### What the task asks:
Your output should be the lines of the data that follow, reproduced exactly from the first through the line bearing "non-Hodgkin's type, Low".

Saved data entries
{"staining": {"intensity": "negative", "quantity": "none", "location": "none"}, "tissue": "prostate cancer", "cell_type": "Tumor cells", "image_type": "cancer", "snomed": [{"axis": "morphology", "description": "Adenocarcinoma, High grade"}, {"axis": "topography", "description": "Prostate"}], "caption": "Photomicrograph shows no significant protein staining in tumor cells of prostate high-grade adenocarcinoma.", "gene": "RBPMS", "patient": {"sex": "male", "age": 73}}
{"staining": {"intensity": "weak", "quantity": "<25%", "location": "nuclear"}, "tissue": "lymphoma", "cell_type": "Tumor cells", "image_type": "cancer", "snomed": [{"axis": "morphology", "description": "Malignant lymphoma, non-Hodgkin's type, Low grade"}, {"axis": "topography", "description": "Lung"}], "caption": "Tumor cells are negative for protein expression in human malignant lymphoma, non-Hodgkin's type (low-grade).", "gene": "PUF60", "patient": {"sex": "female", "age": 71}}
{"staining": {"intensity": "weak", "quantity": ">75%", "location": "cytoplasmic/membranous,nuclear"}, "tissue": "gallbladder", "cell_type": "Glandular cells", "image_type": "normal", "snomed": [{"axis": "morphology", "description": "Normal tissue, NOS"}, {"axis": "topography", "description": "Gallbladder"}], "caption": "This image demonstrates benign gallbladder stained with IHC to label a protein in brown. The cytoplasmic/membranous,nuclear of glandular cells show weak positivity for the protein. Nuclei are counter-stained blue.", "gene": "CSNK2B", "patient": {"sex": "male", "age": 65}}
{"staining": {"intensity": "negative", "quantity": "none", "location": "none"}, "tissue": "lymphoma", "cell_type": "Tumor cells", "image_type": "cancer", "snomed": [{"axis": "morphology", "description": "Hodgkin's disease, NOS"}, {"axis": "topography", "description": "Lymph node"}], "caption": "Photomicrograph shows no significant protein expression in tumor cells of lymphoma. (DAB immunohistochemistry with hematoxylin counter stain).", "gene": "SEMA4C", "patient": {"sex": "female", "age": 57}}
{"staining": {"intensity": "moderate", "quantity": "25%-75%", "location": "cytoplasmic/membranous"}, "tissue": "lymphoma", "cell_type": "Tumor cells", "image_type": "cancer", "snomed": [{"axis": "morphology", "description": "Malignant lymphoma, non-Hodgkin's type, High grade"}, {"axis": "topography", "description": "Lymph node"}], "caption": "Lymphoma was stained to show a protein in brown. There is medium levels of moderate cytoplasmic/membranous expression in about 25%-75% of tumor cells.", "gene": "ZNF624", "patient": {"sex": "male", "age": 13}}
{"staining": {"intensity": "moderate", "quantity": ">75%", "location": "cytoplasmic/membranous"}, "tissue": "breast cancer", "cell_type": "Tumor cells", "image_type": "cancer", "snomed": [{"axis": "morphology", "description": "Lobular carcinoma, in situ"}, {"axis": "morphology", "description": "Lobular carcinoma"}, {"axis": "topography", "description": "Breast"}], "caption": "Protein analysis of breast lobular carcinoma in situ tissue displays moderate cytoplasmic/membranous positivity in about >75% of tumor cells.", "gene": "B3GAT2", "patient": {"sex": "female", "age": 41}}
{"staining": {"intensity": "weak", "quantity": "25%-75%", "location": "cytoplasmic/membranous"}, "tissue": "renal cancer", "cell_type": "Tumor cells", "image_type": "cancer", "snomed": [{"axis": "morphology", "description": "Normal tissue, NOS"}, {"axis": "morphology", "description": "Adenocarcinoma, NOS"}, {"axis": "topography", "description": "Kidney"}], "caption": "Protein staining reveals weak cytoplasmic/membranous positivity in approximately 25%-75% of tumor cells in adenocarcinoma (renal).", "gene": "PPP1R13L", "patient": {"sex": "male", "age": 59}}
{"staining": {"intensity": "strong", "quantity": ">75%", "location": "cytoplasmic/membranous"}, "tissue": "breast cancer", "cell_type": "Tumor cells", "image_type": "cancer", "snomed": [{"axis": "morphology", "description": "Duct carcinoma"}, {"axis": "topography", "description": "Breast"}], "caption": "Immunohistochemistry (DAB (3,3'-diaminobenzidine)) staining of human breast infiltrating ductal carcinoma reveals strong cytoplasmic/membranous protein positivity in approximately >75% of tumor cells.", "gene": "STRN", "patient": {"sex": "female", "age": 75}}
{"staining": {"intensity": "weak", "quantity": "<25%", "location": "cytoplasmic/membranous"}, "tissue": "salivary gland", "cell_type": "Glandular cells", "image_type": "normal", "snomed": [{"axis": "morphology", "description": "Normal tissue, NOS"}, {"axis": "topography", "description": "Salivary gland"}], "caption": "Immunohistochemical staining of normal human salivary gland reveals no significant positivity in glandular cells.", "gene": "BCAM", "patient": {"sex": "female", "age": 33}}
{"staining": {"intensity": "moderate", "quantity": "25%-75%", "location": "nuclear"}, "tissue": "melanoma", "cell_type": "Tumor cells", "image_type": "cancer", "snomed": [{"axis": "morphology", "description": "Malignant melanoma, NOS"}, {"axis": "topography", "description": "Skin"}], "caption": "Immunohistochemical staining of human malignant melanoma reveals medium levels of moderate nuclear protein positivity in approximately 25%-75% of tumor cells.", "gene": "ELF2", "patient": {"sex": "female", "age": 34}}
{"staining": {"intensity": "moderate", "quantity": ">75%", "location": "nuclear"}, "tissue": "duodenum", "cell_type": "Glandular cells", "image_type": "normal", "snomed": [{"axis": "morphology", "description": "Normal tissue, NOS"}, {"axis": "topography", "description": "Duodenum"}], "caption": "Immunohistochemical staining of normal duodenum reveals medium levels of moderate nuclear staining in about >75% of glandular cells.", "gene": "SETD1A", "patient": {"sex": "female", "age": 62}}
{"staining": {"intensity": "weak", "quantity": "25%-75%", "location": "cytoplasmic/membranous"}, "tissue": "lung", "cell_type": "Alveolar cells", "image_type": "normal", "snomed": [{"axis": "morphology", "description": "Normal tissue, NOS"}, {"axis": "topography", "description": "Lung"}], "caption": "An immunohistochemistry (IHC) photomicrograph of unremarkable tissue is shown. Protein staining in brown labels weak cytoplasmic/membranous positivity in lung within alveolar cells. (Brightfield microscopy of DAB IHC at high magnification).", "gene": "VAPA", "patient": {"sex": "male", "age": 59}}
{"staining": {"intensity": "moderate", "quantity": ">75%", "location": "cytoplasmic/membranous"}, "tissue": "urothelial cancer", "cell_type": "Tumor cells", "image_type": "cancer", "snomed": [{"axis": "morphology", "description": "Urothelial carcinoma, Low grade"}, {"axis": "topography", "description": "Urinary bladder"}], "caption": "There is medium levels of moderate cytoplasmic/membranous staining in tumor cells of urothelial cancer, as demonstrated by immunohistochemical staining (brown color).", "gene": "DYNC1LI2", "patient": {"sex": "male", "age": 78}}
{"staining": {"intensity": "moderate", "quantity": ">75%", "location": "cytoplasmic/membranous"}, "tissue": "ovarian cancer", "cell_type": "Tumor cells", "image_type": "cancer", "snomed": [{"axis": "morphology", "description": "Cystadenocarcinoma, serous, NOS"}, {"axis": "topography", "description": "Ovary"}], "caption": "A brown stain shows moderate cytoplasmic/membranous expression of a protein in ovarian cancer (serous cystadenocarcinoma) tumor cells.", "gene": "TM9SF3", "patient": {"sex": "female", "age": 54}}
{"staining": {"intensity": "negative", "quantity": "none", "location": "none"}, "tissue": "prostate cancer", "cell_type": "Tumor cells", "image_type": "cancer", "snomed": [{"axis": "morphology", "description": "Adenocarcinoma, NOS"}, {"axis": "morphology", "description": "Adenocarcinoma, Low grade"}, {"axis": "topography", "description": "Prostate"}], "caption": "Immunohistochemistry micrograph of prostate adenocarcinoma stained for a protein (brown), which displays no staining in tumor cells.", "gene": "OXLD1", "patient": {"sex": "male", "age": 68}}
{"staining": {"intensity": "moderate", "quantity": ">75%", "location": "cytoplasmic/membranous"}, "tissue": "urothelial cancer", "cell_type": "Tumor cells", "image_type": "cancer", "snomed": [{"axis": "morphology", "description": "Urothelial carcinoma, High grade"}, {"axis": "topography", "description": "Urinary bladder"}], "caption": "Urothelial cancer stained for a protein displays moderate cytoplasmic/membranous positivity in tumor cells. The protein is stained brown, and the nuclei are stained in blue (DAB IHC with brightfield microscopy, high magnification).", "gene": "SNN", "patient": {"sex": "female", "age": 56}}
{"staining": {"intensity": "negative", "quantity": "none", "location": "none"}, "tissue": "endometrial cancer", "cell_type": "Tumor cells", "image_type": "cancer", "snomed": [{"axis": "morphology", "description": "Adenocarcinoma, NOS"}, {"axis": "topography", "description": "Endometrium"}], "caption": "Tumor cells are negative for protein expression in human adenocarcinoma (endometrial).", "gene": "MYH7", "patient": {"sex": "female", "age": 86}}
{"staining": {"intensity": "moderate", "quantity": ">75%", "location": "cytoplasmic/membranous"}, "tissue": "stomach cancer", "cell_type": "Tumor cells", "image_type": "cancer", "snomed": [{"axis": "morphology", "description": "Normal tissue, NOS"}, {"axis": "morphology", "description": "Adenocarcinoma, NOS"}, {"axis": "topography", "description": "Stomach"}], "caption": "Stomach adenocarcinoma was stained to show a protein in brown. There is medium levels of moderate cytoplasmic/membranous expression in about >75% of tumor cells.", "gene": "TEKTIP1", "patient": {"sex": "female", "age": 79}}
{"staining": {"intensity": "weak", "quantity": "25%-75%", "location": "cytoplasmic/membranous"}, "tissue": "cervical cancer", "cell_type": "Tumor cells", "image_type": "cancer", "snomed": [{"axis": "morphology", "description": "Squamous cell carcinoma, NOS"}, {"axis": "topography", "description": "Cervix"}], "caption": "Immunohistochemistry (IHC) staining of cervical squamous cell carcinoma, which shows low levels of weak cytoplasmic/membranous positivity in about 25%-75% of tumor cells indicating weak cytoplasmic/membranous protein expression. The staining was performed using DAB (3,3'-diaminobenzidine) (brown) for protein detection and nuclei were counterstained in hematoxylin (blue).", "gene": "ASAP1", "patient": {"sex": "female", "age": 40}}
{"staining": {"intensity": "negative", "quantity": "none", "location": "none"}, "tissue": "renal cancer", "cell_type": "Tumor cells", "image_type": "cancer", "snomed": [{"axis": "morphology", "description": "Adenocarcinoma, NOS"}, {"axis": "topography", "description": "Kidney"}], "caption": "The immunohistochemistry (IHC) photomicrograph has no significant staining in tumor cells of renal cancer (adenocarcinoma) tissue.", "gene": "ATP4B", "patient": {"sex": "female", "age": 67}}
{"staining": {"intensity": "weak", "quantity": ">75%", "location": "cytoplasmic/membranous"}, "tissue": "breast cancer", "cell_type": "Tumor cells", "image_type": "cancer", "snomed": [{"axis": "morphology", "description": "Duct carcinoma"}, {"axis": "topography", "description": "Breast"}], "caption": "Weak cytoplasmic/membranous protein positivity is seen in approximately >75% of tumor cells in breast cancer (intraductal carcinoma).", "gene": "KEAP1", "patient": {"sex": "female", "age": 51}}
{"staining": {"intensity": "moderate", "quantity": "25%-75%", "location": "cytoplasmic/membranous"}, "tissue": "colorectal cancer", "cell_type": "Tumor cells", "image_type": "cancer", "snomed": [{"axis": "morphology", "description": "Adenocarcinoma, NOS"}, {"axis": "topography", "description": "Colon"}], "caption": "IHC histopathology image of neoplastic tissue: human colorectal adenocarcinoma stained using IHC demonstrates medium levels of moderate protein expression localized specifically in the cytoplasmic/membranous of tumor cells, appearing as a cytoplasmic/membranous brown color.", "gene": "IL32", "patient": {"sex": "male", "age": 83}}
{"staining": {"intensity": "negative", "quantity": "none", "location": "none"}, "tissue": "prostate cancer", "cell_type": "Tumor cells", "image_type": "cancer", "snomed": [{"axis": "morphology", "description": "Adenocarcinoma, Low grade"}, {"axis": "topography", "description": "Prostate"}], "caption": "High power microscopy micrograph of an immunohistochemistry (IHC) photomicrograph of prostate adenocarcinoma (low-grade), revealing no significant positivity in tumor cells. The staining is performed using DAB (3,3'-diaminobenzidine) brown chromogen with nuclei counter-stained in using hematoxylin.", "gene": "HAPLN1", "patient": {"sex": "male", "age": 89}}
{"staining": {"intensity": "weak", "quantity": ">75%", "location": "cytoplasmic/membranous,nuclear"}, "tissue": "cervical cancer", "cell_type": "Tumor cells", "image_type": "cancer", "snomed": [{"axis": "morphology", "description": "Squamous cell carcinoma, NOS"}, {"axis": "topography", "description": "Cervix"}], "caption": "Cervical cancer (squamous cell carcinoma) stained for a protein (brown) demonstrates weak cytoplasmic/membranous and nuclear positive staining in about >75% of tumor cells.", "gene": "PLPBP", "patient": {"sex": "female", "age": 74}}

### Exercise response:
{"staining": {"intensity": "negative", "quantity": "none", "location": "none"}, "tissue": "prostate cancer", "cell_type": "Tumor cells", "image_type": "cancer", "snomed": [{"axis": "morphology", "description": "Adenocarcinoma, High grade"}, {"axis": "topography", "description": "Prostate"}], "caption": "Photomicrograph shows no significant protein staining in tumor cells of prostate high-grade adenocarcinoma.", "gene": "RBPMS", "patient": {"sex": "male", "age": 73}}
{"staining": {"intensity": "weak", "quantity": "<25%", "location": "nuclear"}, "tissue": "lymphoma", "cell_type": "Tumor cells", "image_type": "cancer", "snomed": [{"axis": "morphology", "description": "Malignant lymphoma, non-Hodgkin's type, Low grade"}, {"axis": "topography", "description": "Lung"}], "caption": "Tumor cells are negative for protein expression in human malignant lymphoma, non-Hodgkin's type (low-grade).", "gene": "PUF60", "patient": {"sex": "female", "age": 71}}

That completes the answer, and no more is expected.